[Dataset entries]
== Segment start ==

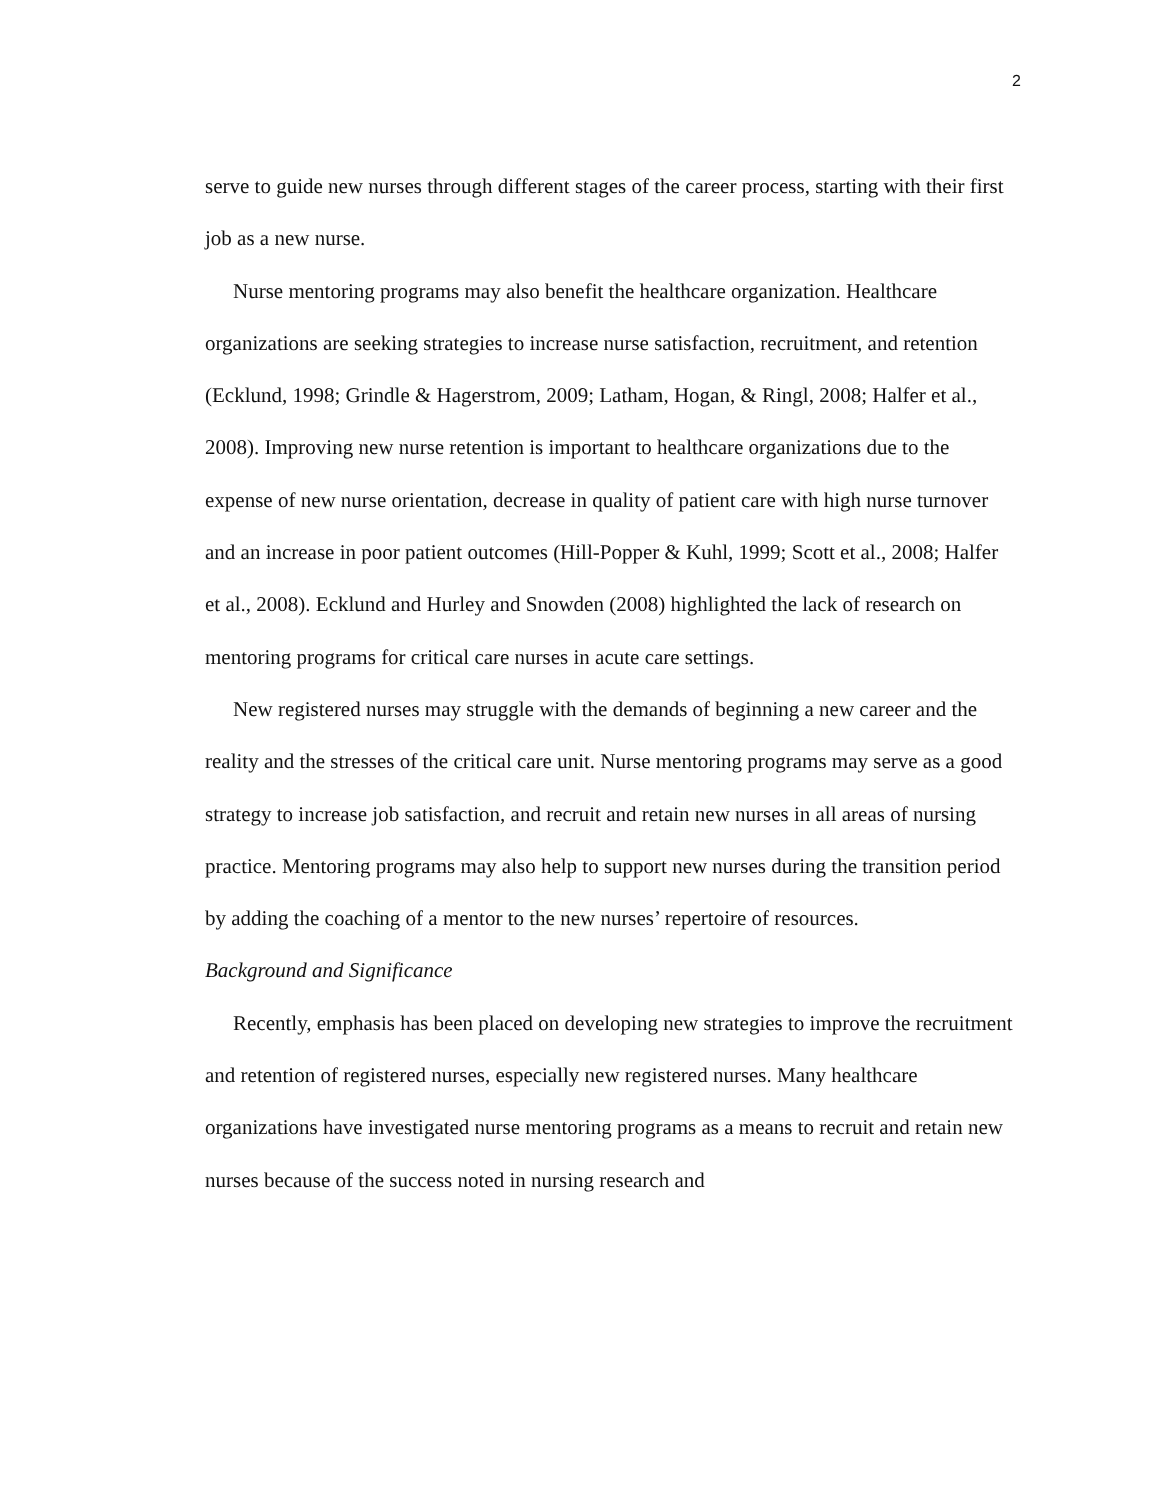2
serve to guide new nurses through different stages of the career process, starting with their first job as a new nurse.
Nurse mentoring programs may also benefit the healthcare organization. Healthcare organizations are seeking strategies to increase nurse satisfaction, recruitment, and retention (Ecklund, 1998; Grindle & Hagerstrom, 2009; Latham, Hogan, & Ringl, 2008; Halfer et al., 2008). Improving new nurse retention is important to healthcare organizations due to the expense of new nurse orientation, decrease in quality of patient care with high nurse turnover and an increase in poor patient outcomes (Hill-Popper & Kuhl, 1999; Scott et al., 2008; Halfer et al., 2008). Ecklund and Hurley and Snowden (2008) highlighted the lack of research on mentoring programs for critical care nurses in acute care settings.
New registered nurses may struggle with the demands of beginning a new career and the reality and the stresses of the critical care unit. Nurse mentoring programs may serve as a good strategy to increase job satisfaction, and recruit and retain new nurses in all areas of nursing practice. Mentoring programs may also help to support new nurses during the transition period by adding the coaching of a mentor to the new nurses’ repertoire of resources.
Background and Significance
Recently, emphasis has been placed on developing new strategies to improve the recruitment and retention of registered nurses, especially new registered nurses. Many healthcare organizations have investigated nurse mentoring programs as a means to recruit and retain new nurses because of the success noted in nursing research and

== Segment end ==

§ **WORK REQUEST**
Write out the data in full and exactly as given, though without the images.

§ **SOLUTION FOR THIS TASK**
2
serve to guide new nurses through different stages of the career process, starting with their first job as a new nurse.
Nurse mentoring programs may also benefit the healthcare organization. Healthcare organizations are seeking strategies to increase nurse satisfaction, recruitment, and retention (Ecklund, 1998; Grindle & Hagerstrom, 2009; Latham, Hogan, & Ringl, 2008; Halfer et al., 2008). Improving new nurse retention is important to healthcare organizations due to the expense of new nurse orientation, decrease in quality of patient care with high nurse turnover and an increase in poor patient outcomes (Hill-Popper & Kuhl, 1999; Scott et al., 2008; Halfer et al., 2008). Ecklund and Hurley and Snowden (2008) highlighted the lack of research on mentoring programs for critical care nurses in acute care settings.
New registered nurses may struggle with the demands of beginning a new career and the reality and the stresses of the critical care unit. Nurse mentoring programs may serve as a good strategy to increase job satisfaction, and recruit and retain new nurses in all areas of nursing practice. Mentoring programs may also help to support new nurses during the transition period by adding the coaching of a mentor to the new nurses’ repertoire of resources.
Background and Significance
Recently, emphasis has been placed on developing new strategies to improve the recruitment and retention of registered nurses, especially new registered nurses. Many healthcare organizations have investigated nurse mentoring programs as a means to recruit and retain new nurses because of the success noted in nursing research and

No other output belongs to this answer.